Spine and lead represents an advanced architecture for most data centers. Its primary goal is to avoid loops while supporting extensive scalability and redundancy. The structure relies on spine-leaf relationships where nodes are never directly linked, ensuring each node connects with every other node of the opposite type. You might assume this creates loops, but upon closer inspection you won’t encounter a triangle loop. Since spines and leaves aren’t connected, they can’t pass through one another, preventing loop formation. A quick visual of traffic flow between switches shows paths that don’t circle back—traffic may take several routes to reach its destination, but each hop is distinct (red vs green). From an L2 perspective, you won’t need STP because physical loops are absent; everything remains within two hops. Consider the broadcast behavior: even if broadcasts occur, they’re not repeated from the source port since there’s only one uplink channel available. This reinforces loop prevention. For this reason, support for multi-link operation is essential. At the L3 level, approaches differ—routing or switching can be used, and many designs now favor L3 for improved load balancing and redundancy compared to L2. With BGP EVPN/VXLAN deployed at Layer 2, implementing L3 offers better performance and resilience, leveraging multiple uplinks from leaves to spines to ease congestion.
Thanks for your reply! So staying on L2, if my leaf connects to three different spines, those ports would cause a delay on the leaf and a latency increase on the spines? I think this means it's not feasible to form a loop. Regarding L3, I'm not familiar with EVPN/VXLAN, but I found a YouTube series that seems to cover it well according to another source. If you're interested in the video, thanks!

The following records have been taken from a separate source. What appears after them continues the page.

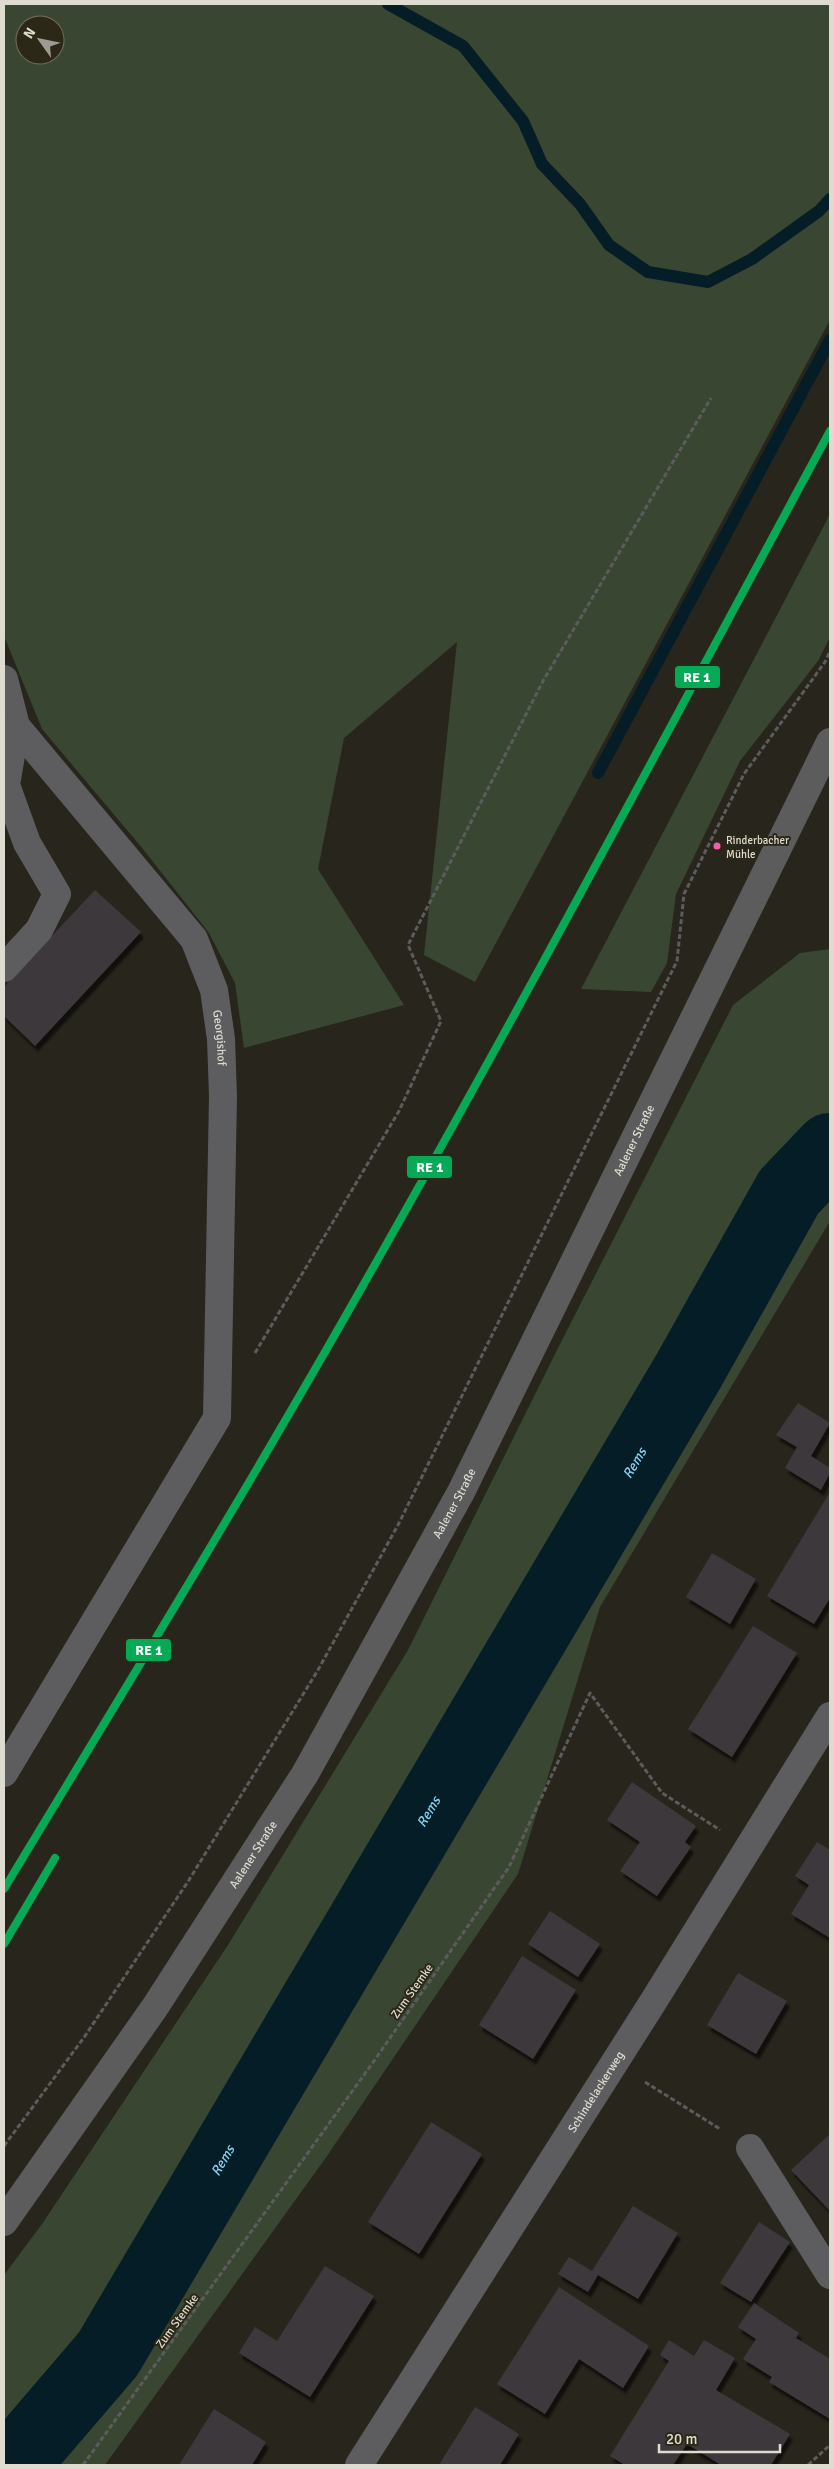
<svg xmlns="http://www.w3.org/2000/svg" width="834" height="2469" font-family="Signika,sans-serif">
  <defs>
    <filter id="shadow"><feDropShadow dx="3" dy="5.5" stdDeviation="1" flood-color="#0009"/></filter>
  </defs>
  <rect width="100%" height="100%" fill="#27251c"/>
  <path fill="#394732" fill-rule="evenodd" d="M4,4h826v316l-355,662 -51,-27 33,-313 -113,96 -26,131 86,136 -160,43 -9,-65 -26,-50 -66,-84 -101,-120 -38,-93zM25,25h30v30h-30z
    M830,514v123l-12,24 -78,100 -64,133 -9,69 -16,29 -70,-3z
    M830,949v272l-230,386 -82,267 -191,282 -222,309h-101v-190l38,-51 186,-279 180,-295 150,-302 175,-343 67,-52z"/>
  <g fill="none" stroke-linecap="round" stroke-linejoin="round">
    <path stroke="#041d26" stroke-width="12" d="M388,4l75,42 60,75 19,43 38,40 29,41 39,27 60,10 44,-23 67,-48 11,-12
      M598,773l232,-433"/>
    <path stroke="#041d26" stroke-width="72" id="s1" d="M13,2465l95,-111 580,-982 101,-180 41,-43"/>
  </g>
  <path fill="#3e393b" filter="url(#shadow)" d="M95,890l46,42 -106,114 -31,-30v-29z
    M798,1403l32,20 -19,33 19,12v5l-9,17 -36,-22 12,-21 -21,-12z
    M830,1492v106l-16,26 -47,-28z
    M712,1553l44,26 -26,45 -44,-27z
    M753,1626l44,27 -65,104 -44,-28z
    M632,1782l64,44 -11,16 6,5 -34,49 -37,-25 20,-29 -33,-22z
    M817,1842l13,8v88l-39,-24 18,-29 -14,-9z
    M550,1911l50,33 -22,33 -50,-33z
    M522,1956l54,34 -43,69 -54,-34z
    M738,1973l49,28 -31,53 -49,-29z
    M431,2122l51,32 -63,100 -51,-32z
    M830,2134v77l-39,-41z
    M633,2206l45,27 -40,66 -40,-24 -10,17 -30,-18 11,-17 23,14z
    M759,2222l31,20 -39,60 -31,-19z
    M325,2266l49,30 -64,101 -71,-44 16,-26 22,14z
    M559,2287l90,59 -26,42 -44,-29 -34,55 -48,-30z
    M754,2303l45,30 -3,5 34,21v60l-61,-37 3,-5 -29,-18 13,-20 -18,-12z
    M669,2340l25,16 10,-16 31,18 -19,32 74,44 -19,31h-50l-34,-21 -14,21h-48l-15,-9 59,-95 -9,-6z
    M475,2407l44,27 -19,31h-61z
    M214,2409l52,33 -14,23h-73z"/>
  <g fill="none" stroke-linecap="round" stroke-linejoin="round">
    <path stroke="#5d5c5c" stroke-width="3" stroke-dasharray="5 2.5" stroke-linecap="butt" d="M255,1353l144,-242 42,-90 -33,-76 135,-264 168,-283
      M645,2082l75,47
      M4,2146l81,-110 104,-156 129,-210 80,-145 279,-564 7,-67 60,-120 81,-112 5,-11
      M83,2465l291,-404 135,-194 81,-174 72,100 58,37
      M808,2465l22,-20"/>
    <g stroke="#5d5c5f" stroke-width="28">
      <path id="s2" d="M4,679l12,47 178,213 20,51 7,49 2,57 -6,322 -213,355"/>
      <path d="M4,968l35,-38 18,-36 -30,-51 -21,-58 10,-59"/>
      <path d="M750,2148l80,127"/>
      <path id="s3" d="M359,2465l294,-463 177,-286"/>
    </g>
    <path stroke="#5d5c5d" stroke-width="28" id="s4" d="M4,2222l151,-215 150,-233 156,-282 369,-750"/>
    <defs>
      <path id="rail-1" d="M4,1889c116,-192 234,-384 345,-579 166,-290 322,-585 481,-879
        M4,1944l51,-86"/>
    </defs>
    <use href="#rail-1" stroke="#2c2817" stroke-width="11"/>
    <use href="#rail-1" stroke="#06aa56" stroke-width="8"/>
  </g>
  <circle fill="#f75aaf" stroke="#2c2817" stroke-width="2" cx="717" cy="846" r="4.5"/>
  <g text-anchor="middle" stroke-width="4" stroke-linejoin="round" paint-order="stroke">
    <g font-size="11" fill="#dedcd1" stroke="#2c2817" text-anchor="start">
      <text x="726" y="844">Rinderbacher<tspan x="726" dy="14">Mühle</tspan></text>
    </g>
    <g font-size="12" fill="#dedcd1" stroke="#2c2817">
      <text dy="4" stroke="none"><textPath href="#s2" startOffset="429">Georgishof</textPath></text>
      <text dy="4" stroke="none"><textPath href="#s4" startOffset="1254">Aalener Straße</textPath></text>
      <text dy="4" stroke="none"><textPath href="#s4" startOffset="849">Aalener Straße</textPath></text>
      <text dy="4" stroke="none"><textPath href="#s4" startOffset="444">Aalener Straße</textPath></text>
      <text transform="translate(412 1991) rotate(-55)" y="4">Zum Stemke</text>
      <text dy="4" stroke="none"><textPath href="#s3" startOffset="442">Schindelackerweg</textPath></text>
      <text transform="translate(177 2321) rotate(-54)" y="4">Zum Stemke</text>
    </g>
    <g font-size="14" font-style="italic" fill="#85d0ee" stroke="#2c2817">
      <text dy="5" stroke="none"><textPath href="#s1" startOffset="1181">Rems</textPath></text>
      <text dy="5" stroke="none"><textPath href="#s1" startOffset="776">Rems</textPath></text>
      <text dy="5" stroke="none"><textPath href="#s1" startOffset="371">Rems</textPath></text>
    </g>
  </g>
  <g stroke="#2c2817" stroke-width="2">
    <rect x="674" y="665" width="47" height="24" rx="5" fill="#06aa56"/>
    <rect x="406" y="1155" width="47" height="24" rx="5" fill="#06aa56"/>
    <rect x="125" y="1638" width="47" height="24" rx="5" fill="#06aa56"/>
  </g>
  <g font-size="14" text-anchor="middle" font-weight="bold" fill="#fff">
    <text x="697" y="682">RE 1</text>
    <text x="430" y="1172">RE 1</text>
    <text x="149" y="1655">RE 1</text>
  </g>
  <rect width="834" height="2469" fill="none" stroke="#dedcd1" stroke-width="10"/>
  <g transform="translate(40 40) rotate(303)"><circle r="24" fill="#2c2817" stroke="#737061"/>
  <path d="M0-4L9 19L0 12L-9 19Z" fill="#9e9c92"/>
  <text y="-8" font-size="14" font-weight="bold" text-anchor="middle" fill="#dedcd1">N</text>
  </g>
  <path d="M659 2444v8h121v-8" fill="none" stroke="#dedcd1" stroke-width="2.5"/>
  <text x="666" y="2444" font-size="15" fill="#dedcd1" stroke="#2c2817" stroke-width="4" paint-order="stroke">20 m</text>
</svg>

It's been a while since I explored spine and leaf, and I'm struggling to recall the details. From what I understand, MLAG applies to spine structures. Go through VXLAN carefully—it's complex, so make sure you're at least at an intermediate level to fully grasp it. This protocol is really powerful and has many applications beyond just DC. By the way, Network Direction offers excellent video content that breaks down protocol theory; I strongly suggest checking them out.